In recent years, the political space has opened so much, to where mainstream artists are kind of looked upon as uncool if they don’t have some edgy political track. That’s got its downsides too (like really watered down ideas often passing as political radicalism, or folks thinking there is not protest-music until a big artist does something), but, all-in-all, we want to change culture and pop culture is an indicator of where we’re at.
Besides the music, journalism and activism, you co-manage a record company. Can you tell us a bit about that?
Yeah, it’s a weird thing to go from being a very “anti-label” artist to suddenly coming out with a record-label with a really famous musician. But that’s just a sign of the times isn’t it? We need to do big things and small things, and I’m doing both.
Firebrand hasn’t been a big success story as a label, which in a way is a good thing. We haven’t seen the numbers we’d like to see to be able to really offer radical artists a fast-lane to getting bigger, which sucks. At the same time, we’ve been real about what we’re doing. We don’t like big labels and we don’t really like how they’ve operated in relation to artists. Tom and I are both artists, so we see the music world differently. Over our first few years we’ve signed contracts, we’ve scrapped contracts with artists that wanted to pursue either new labels or wanted to go back to being indy. That’s fine, we see no problem here honestly, though I wish we could be a better home for folks. The truth is, we haven’t gotten there yet. We’re still an experiment, and we’re still regularly discussing how to take a better shape.
This year we’ve got some new music coming out from my trio, Son of Nun, and Built for the Sea, some fresh ideas and really, really good tunes.
What would you sing about if all of a sudden everyone just got along and was kind to each other?
I don’t think that will happen but, I don’t know if I would sing nearly as much as I do. I like singing, but I don’t just like, sing for no reason. The political intentions of a song are usually my motivation. But there’s beautiful songs about life, love, loss, growing, and the general complications of life that I am drawn to. Life will never be a simple story, so there will always be songs about living.
To flip an old Bertolt Brecht quote, in the good times, we’ll sing about the good times. And we’ll probably sing old songs to remind ourselves of the harder moments and how we survived them.

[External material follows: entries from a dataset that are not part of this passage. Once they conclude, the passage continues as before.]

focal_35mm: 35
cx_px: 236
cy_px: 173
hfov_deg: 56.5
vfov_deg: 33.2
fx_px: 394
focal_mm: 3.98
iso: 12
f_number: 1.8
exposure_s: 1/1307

What is on the horizon for you?
My trio with Kareem Samara and Shireen Lilith is my main focus right now. We’re combining Arabic and American-style protest folk music together over international political themes for our first album(s), of which we’ve already released the first part (“Thin Blue Border – Vol. 1”).
Volume 2 is already finished and is getting mastered soon, then it’ll come out too. Part 2 is a real departure from what I have been producing, it’s got a lot of different instrumentation on it. Our friend Carl Restivo produced both Eps in LA, and we recorded with friends in London and Amsterdam too. So we gathered some flavors from different places in that process. Kareem and Shireen have added such distinctions to the songs, I think we’ve really developed something new. And we’re hoping to take our music to totally new places for whatever we do after that.

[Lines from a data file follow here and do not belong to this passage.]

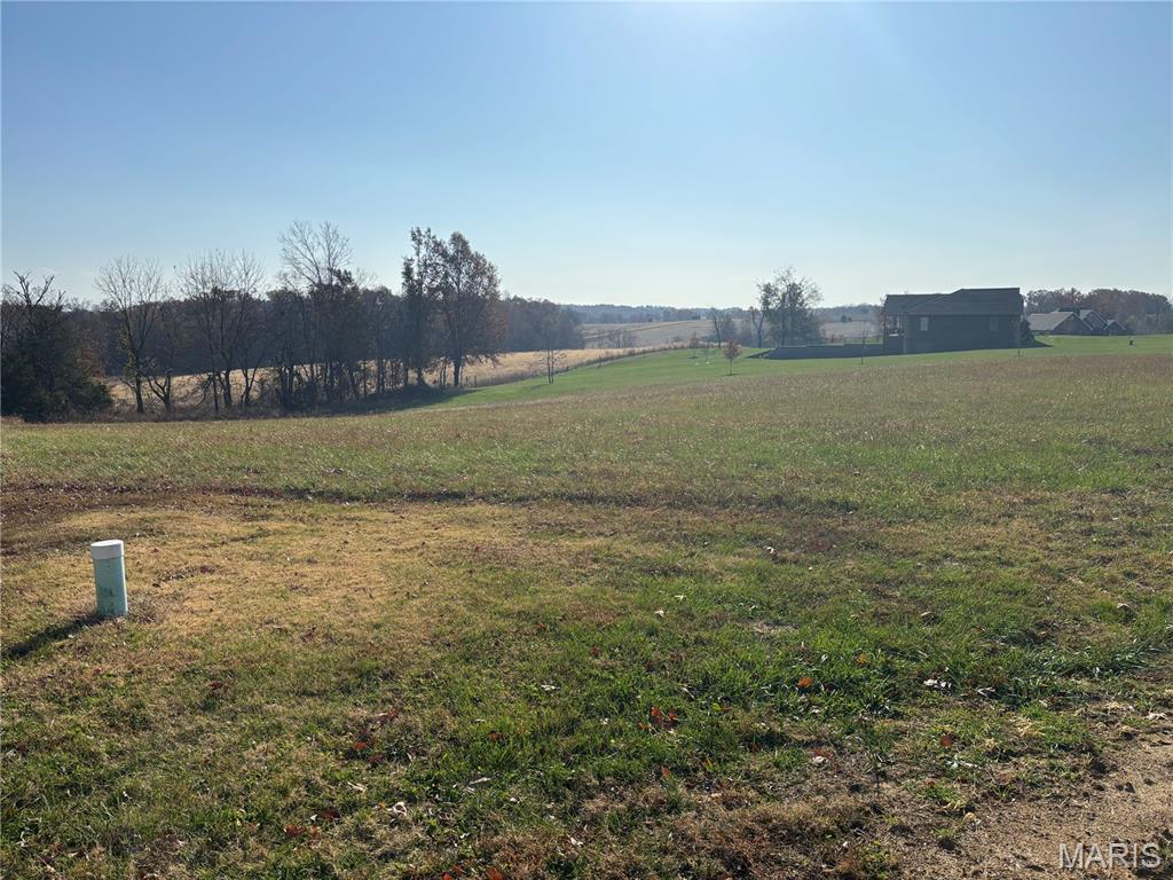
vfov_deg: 53.1
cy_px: 440
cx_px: 586
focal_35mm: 26
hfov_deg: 67.3
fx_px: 881
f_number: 1.6
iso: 50
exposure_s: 1/9901
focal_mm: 5.96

I’m also hoping to do a more folk-punky album again soon solo, with a bunch anti-fascist songs on it I’ve been writing. We’ll see what I do with those…
Thank you very much for participating and for the music! Anything else you’d like to shout from the rooftops?
I think that’s all! Thanks for reading and thanks to Shouts – Music from the Rooftops! for giving me and many other radical artists a platform to speak about what we do.